# Assignment
Find the string "index" in the records. Copy each line that has it.
* * *
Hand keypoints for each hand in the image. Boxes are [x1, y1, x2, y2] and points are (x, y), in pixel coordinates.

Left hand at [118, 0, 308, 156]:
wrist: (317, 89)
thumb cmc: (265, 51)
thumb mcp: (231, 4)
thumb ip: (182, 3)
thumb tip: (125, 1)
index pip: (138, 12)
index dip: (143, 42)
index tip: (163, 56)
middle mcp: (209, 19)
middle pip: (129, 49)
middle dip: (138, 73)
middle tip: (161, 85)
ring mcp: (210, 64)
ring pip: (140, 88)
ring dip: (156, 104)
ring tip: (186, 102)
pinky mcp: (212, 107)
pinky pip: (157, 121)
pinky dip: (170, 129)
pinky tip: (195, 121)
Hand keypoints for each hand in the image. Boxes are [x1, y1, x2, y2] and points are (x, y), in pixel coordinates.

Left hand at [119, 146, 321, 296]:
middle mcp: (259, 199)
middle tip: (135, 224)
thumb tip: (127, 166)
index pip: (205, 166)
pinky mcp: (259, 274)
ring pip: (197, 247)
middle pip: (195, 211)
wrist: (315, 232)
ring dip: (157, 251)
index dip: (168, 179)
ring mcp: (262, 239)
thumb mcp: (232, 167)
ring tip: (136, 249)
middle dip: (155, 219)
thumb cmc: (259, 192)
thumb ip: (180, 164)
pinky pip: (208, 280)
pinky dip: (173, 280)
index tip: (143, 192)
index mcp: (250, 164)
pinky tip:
* * *
# Finished task
index pip: (138, 12)
index dip: (143, 42)
index tip: (163, 56)
index pip: (205, 166)
index dip: (168, 179)
index tip: (143, 192)
index mcp: (250, 164)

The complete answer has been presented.